You are sooo not alone! I know that doesn't help- and I wish I had some advice-I cry alot (alone- not with her)- but that doesn't seem to be working.
I think what Erin said is so true- luckily for us preschool starts tomorrow.

Kalli & Andy said...

Sorry, I can't really be any help cause I just have a 1 year old who is starting to whine all day, but I did want to say thanks for the post, I feel like so often people just post how cute and good their kids are so what a refresher to hear that other people's kids aren't perfect, good luck and I guess just take it one day at a time.

Phyllis said...

Dr. James Dobson can say it all much better than I: http://resources.family.org/product/d00003b.do?code=TW08XOLRC

My daughters are grown with children of their own now, but Dr. Dobson's advice and that of his guests on the Focus On The Family broadcasts helped me raise them both to be wonderful, Godly young women.

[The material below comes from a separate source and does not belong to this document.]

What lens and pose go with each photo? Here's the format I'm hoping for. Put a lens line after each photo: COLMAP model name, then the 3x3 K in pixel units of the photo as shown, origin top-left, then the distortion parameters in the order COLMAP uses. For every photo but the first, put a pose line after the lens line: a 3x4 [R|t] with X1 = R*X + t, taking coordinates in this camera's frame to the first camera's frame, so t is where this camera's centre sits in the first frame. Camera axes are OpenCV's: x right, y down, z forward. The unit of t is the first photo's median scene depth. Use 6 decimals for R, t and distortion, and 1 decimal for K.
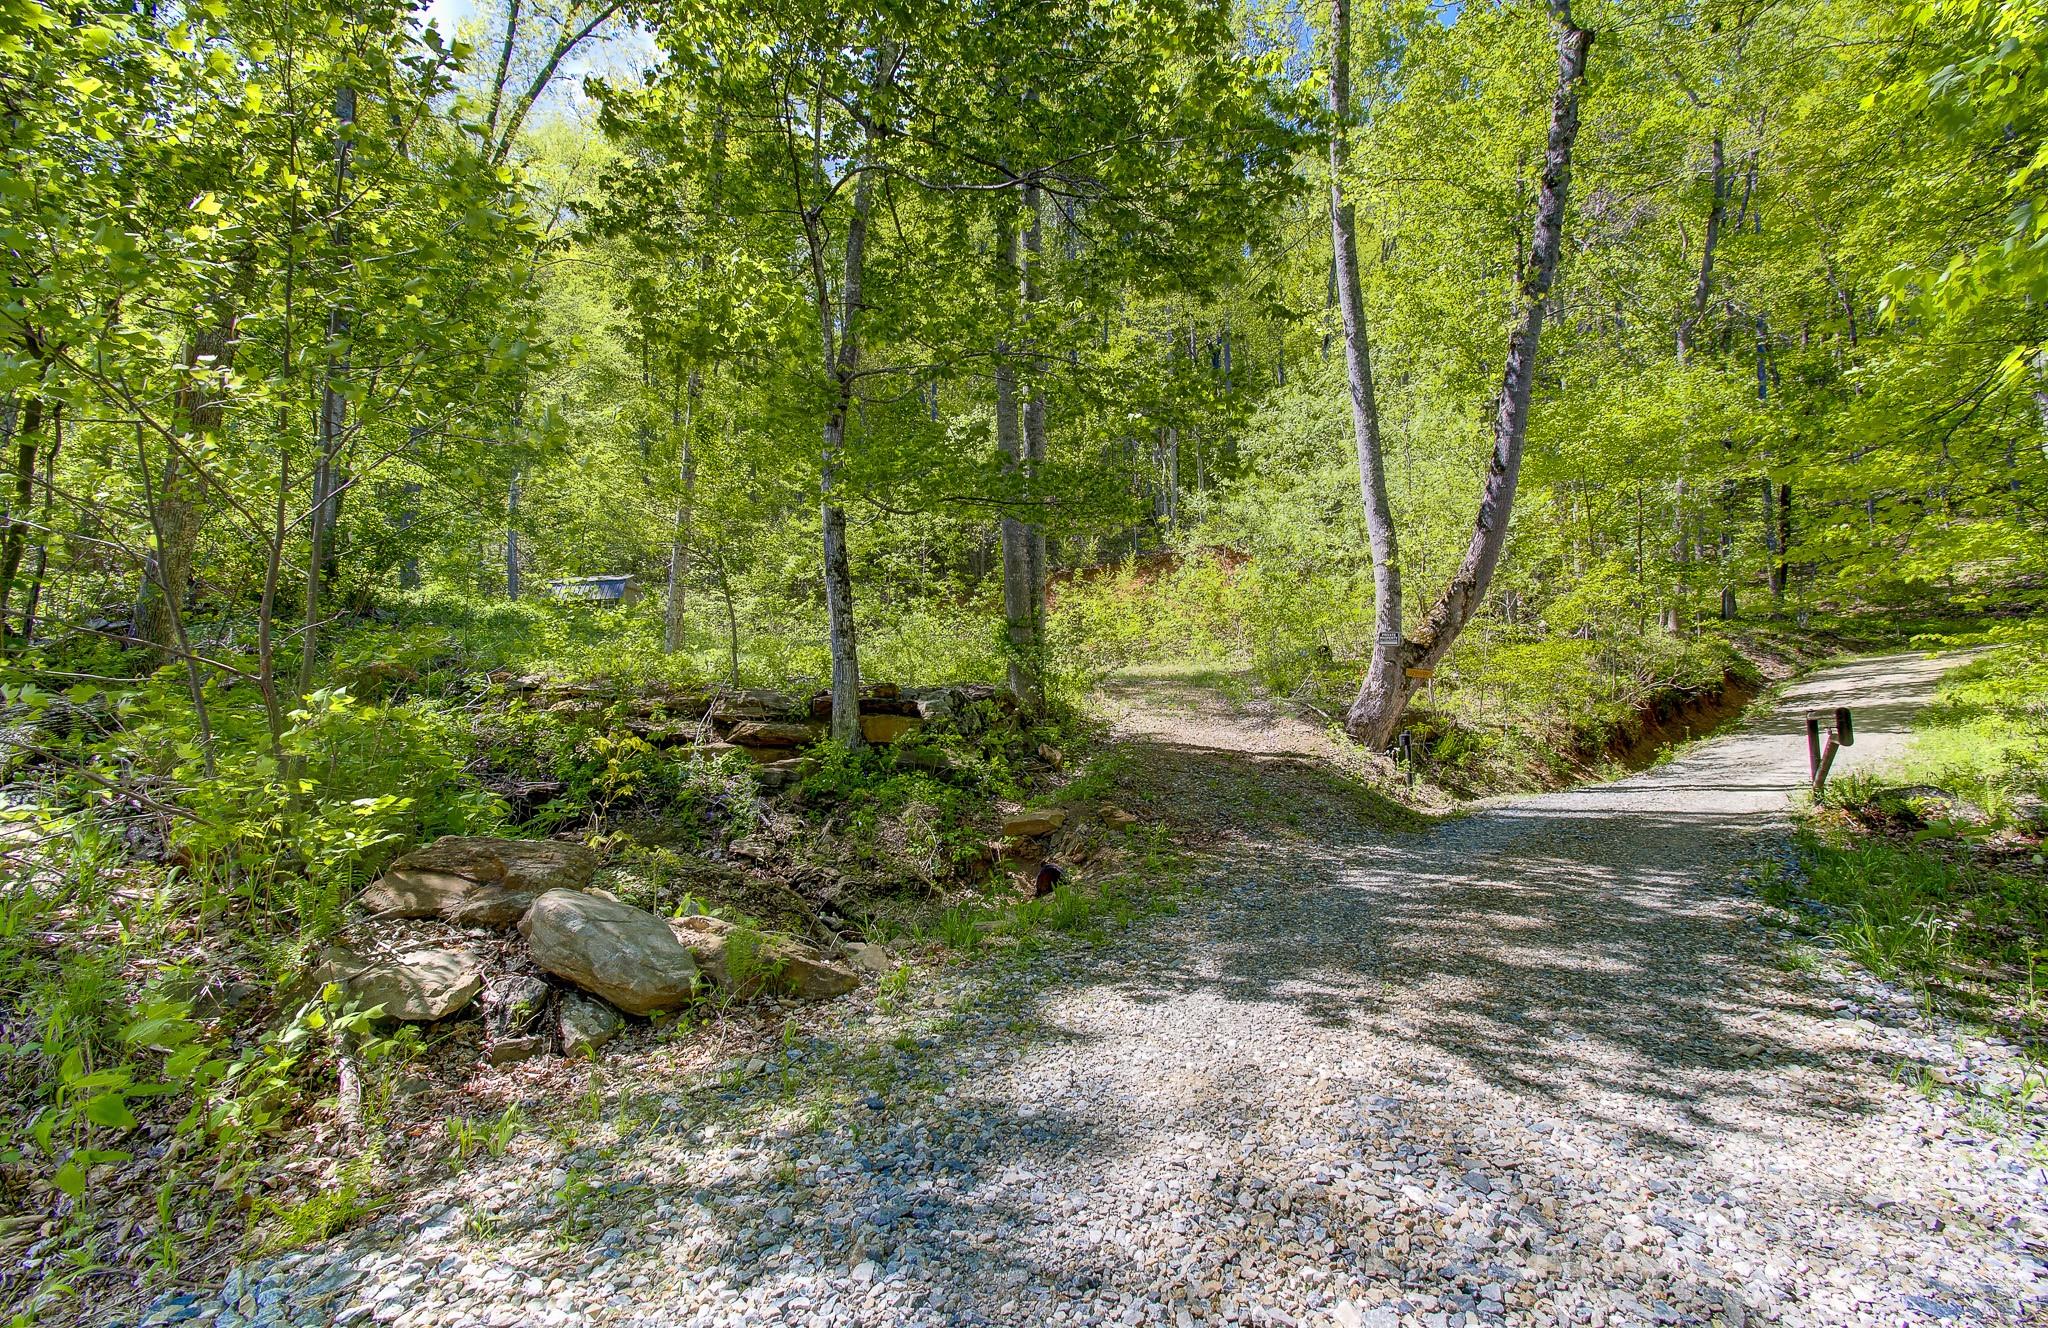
lens RADIAL K [[905.7, 0, 1022.2], [0, 905.7, 634.4], [0, 0, 1]] dist [-0.070833, 0.041182]
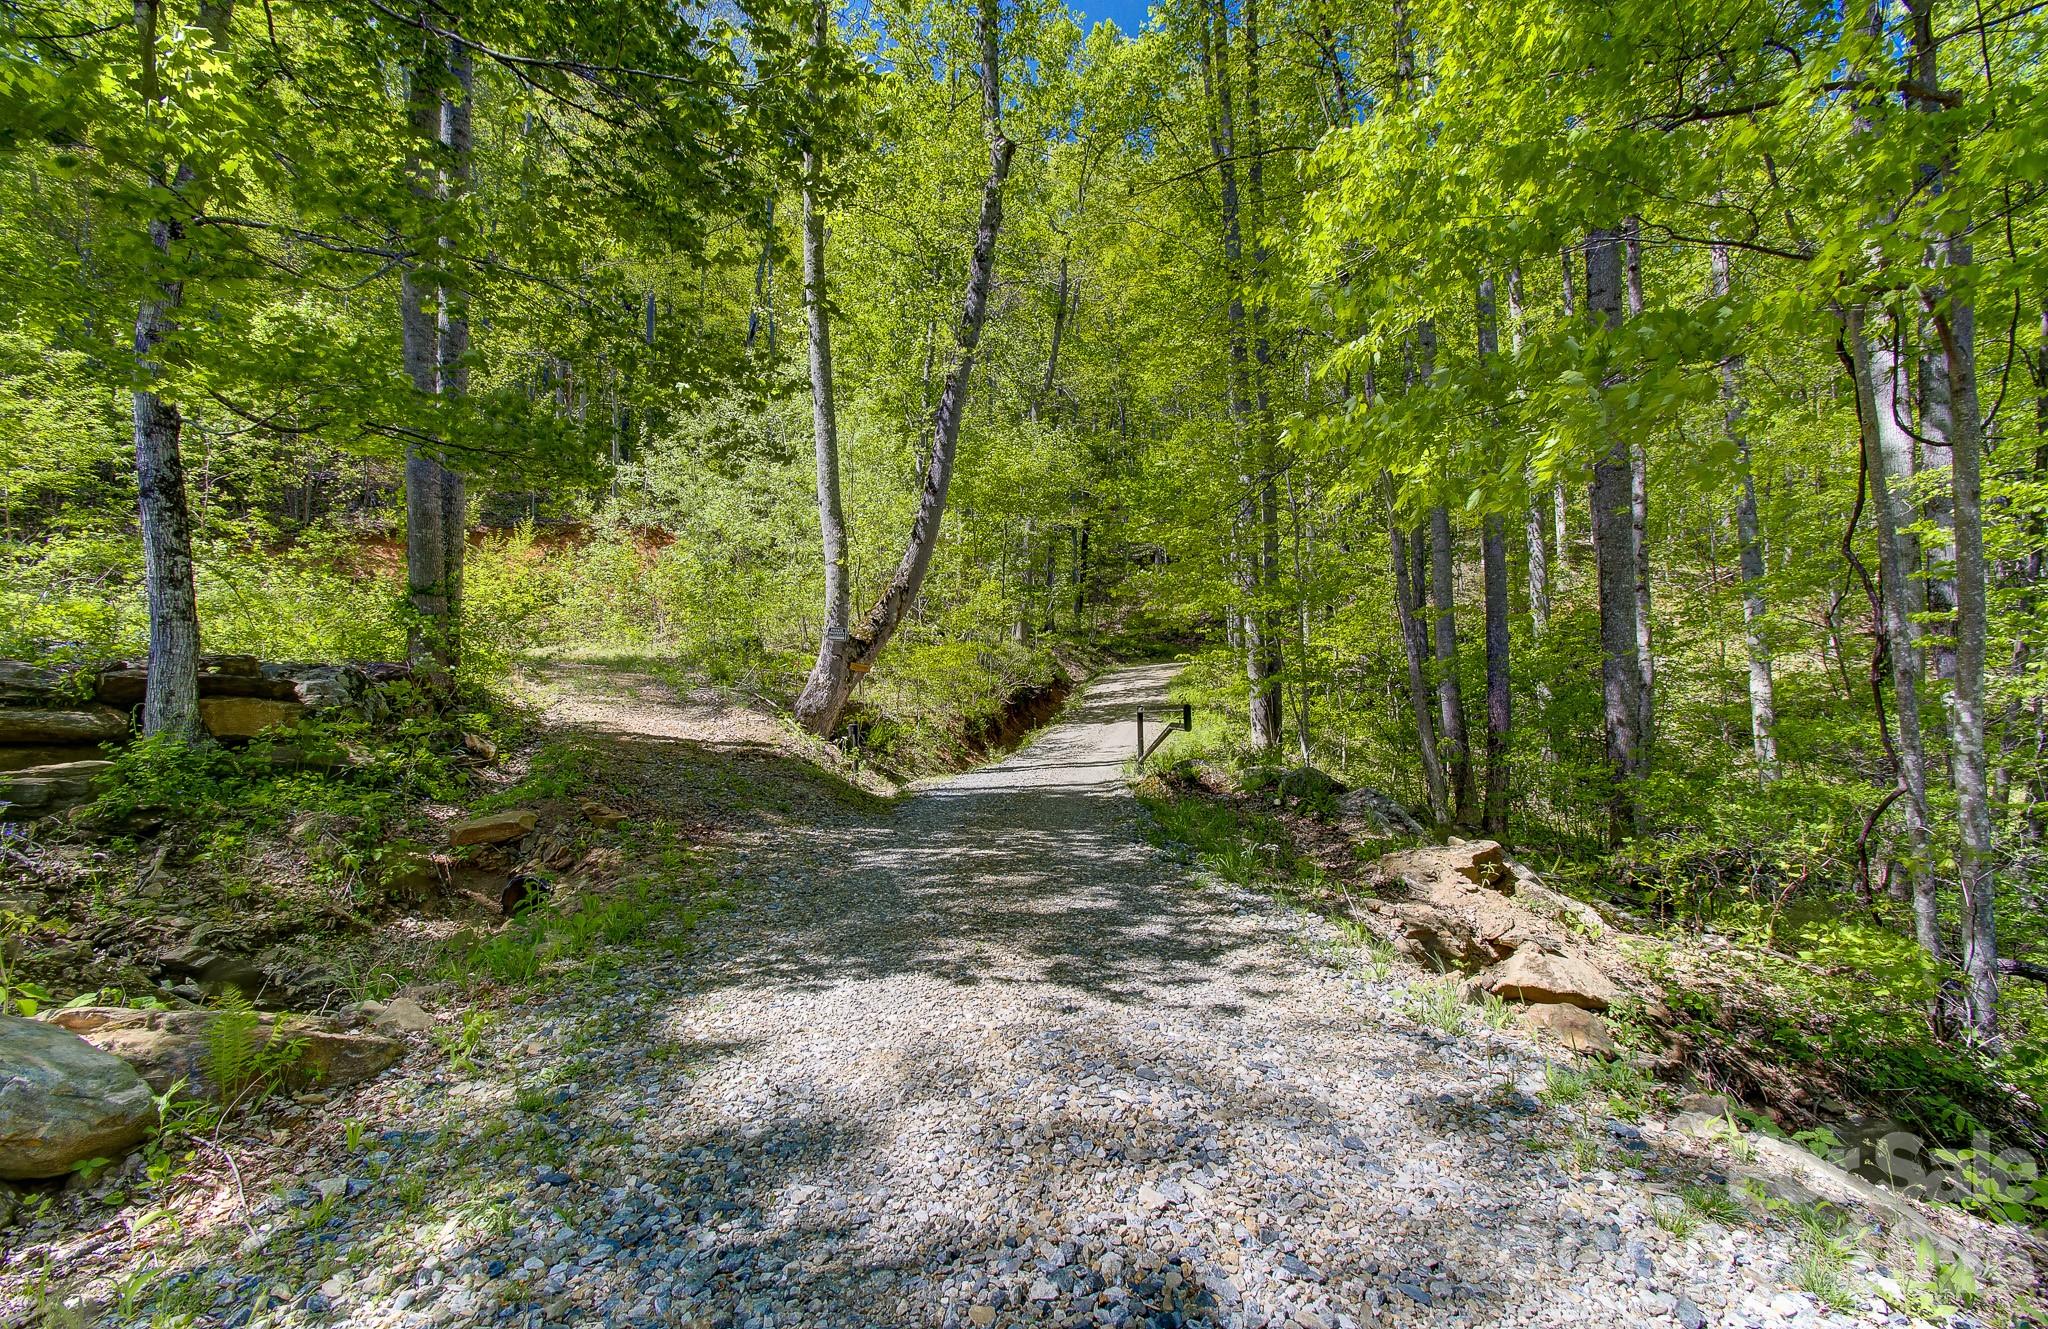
lens RADIAL K [[912.1, 0, 1024.6], [0, 912.1, 609.5], [0, 0, 1]] dist [-0.046727, 0.015117]
pose [[0.757584, 0.073895, 0.648542, -0.131836], [-0.063065, 0.997209, -0.039954, 0.005647], [-0.649684, -0.010632, 0.760130, 0.037251]]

I lived in Durango, CO for 18 months from Oct. 1980 to April 1982, we made the beautiful drive through those amazing mountains to Grand Junction many times; a thrill each time.

I was a home childcare provider for over ten years and was a Professional Nanny for over twelve. You and Ken WILL get through this, be TOUGH and be the boss. You need to be the victor in any battles you have with her. Your "victory" may only be that you remained calm, and firm. :)

Melissa said...

I guess on the bright side you'll always know exactly where you stand with her. =) YES! Grant has red hair. We were totally surprised. I have some auburn in my hair and and aunt with red hair but other than that we're at a loss to where it came from. Hopefully he'll have pretty red hair like your girls.

Leslie said...

Yikes, I'm not looking forward to these kind of days. I will tell you this . . .I was complaining to my pediatrician the other day about how I hate to leave Ethan to go to work. These were his exact words . . . "When he's three, you'll be glad that you have an opportunity to get out of the house and have some time away from him." After reading your blog, these sound like great words of wisdom!